MERDRIGNAC, Bernard, « La Bretagne et les Carolingiens », in Les premiers Bretons d’Armorique, PUR Presse Universitaire de Rennes, 2003, (« Archéologie et Culture »), p. 121-154.

CHÉDEVILLE, André et GUILLOTEL, Hubert, La Bretagne des saints et des rois Ve-Xe siècle, Rennes, Editions Ouest-France, 1984.


↑ 1 • (-450 à 25 ap. J.C.)

↑ 2 • L’Armorique est constituée de subdivisions géographiques : les « pays », pagi en latin, pou en breton.

↑ 3 • La cathédrale est l’église principale du diocèse, où se trouve la cathèdre, c’est-à-dire le siège de l’évêque en charge du diocèse.

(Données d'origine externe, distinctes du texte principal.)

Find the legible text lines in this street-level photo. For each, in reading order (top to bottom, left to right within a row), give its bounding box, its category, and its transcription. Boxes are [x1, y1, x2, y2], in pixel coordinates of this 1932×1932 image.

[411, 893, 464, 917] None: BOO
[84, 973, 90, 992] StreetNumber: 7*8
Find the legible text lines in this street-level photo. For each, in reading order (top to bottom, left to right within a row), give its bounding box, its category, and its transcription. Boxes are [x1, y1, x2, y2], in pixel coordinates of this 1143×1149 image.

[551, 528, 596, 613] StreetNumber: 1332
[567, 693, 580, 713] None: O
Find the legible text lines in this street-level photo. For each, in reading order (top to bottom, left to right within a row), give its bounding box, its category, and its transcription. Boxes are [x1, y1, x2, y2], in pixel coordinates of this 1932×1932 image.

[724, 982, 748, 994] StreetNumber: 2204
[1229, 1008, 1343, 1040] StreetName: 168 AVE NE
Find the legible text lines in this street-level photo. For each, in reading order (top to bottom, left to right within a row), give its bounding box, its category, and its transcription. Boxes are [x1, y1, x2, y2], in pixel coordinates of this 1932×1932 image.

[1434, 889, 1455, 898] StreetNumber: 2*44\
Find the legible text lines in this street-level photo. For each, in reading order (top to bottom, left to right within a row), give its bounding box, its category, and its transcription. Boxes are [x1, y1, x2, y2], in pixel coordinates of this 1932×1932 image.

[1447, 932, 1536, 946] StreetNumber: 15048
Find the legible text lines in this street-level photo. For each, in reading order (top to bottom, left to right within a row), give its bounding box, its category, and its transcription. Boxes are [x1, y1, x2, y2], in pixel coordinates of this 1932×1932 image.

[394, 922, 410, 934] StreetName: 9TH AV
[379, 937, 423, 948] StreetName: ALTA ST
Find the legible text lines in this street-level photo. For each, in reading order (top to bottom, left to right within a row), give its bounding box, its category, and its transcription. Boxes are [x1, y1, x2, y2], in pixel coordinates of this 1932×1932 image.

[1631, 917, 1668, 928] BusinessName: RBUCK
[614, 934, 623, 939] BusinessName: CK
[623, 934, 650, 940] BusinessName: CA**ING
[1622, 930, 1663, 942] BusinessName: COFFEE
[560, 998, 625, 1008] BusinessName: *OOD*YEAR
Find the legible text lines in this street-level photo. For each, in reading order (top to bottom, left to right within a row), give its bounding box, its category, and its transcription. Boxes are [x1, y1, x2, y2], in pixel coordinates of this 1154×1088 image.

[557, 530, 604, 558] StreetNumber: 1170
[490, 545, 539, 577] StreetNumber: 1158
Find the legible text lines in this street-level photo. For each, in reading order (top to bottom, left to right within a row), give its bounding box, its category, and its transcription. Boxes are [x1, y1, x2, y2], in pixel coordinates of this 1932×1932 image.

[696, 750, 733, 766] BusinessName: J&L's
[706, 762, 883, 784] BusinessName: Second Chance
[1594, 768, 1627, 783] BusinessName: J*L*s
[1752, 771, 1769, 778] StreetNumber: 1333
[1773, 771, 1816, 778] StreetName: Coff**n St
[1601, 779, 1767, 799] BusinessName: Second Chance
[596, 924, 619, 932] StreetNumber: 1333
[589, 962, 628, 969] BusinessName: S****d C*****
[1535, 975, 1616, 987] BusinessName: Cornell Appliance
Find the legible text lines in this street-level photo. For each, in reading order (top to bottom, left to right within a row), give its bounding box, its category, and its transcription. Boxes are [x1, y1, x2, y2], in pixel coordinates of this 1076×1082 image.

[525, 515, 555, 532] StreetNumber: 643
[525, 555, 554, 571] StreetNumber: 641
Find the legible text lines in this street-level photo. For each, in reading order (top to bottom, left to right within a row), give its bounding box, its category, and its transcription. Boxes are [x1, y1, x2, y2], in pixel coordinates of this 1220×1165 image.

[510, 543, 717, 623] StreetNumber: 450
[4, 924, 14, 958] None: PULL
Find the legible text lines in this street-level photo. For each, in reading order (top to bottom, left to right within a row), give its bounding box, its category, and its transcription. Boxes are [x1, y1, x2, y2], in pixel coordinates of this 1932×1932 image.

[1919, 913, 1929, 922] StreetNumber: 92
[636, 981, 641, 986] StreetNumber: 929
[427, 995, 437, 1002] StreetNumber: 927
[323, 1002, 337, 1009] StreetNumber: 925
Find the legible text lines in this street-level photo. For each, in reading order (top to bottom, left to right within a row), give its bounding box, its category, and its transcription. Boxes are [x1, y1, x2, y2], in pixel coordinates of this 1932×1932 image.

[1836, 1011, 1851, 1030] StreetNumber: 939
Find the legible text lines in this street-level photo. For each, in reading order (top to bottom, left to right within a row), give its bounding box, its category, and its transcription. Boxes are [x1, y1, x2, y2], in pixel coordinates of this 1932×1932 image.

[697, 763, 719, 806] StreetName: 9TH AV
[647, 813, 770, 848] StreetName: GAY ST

↑ 4 • La Vita de saint Malo a fait l’objet de cinq rédactions. Les plus anciennes sont celles de Bili et d’un auteur anonyme.

↑ 5 • Il s’agit de Cézembre.

↑ 6 • Le Porhoët est l’ancien pagus de Pou tro coët, « le pays au-delà des bois »

↑ 7 • Il s’agit de Judicaël, roi de Domnonée mort en odeur de sainteté, fondateur avec saint Méen au 7e siècle du monastère de Gaël.

↑ 8 • DCCXCIX. Carolus Magnus concessit Deo & S. Judichaëlo Ecclefiam de Guadel cum tota plebe per manum Helocari Episcopi Aletensis.

↑ 9 • Bernéant est un lieudit situé entre Campénéac et Beignon. Aujourd’hui, les vestiges du village font partie du camp militaire de Coëtquidan.